Des médias iraniens identifiés au régime de Téhéran ont publié aujourd’hui (vendredi) des images qui, selon eux, montrent des appareils volants des États-Unis et d’Israël abattus grâce au nouveau système de défense aérienne des forces aérospatiales des Gardiens de la révolution. Les images ont notamment été diffusées par l’agence de presse Mizan, identifiée au système judiciaire iranien, mais aucun détail supplémentaire n’a été communiqué et aucune vérification indépendante des affirmations n’a été publiée à ce stade. Ni les autorités américaines ni les autorités israéliennes n’ont réagi officiellement à ces allégations.

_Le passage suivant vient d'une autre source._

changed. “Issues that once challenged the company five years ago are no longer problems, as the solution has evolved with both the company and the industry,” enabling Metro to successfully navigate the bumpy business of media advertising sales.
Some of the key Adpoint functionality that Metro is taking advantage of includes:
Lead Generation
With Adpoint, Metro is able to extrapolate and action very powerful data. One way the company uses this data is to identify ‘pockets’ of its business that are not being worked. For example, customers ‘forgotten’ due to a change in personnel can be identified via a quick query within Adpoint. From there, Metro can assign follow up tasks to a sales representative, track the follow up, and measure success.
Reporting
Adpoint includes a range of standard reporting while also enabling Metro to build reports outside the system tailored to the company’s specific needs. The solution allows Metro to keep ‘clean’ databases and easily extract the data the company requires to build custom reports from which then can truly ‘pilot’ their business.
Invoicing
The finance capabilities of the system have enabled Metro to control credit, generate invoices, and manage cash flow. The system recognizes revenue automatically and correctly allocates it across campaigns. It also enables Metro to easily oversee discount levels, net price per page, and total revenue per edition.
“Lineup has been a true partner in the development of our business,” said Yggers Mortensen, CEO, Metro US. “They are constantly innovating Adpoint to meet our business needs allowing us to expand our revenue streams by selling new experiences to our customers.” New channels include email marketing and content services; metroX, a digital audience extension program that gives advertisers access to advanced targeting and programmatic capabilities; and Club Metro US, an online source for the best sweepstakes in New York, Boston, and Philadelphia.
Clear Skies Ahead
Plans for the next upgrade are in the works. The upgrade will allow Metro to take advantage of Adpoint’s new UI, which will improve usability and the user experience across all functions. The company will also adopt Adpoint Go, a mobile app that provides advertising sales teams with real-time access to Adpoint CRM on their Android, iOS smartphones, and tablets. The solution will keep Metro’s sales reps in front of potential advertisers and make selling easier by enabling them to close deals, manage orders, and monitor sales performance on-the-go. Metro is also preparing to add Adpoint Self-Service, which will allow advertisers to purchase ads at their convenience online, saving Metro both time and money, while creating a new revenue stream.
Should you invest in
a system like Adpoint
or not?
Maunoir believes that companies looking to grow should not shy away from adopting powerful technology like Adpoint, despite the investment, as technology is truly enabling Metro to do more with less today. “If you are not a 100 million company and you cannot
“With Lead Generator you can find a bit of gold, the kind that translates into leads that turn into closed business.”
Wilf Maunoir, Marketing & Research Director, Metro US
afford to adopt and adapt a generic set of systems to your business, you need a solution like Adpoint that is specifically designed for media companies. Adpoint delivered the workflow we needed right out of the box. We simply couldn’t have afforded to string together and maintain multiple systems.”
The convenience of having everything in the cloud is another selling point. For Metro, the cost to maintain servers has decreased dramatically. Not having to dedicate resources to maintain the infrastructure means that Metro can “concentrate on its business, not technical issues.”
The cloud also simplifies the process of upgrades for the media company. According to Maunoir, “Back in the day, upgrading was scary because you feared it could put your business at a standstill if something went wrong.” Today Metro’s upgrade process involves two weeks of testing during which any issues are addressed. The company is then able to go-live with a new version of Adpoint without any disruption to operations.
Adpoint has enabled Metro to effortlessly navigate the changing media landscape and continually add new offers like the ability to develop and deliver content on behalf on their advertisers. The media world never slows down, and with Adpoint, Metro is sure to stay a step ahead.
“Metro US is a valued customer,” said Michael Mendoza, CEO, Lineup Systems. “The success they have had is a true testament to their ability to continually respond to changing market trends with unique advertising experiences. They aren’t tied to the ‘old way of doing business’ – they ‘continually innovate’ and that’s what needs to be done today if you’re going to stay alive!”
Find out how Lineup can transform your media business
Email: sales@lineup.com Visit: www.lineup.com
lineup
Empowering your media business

Ce type d’annonce n’est pas inédit de la part de Téhéran. Depuis le début du conflit ouvert entre l’Iran d’un côté, et les États-Unis et Israël de l’autre, fin février 2026, les médias officiels iraniens ont revendiqué à de multiples reprises la destruction de drones américains et israéliens, sans que ces affirmations soient toujours vérifiables de manière indépendante. Des sources open source avaient notamment mis en doute par le passé certaines de ces revendications, suggérant que des débris présentés comme appartenant à des drones américains correspondaient en réalité à des appareils d’autres origines.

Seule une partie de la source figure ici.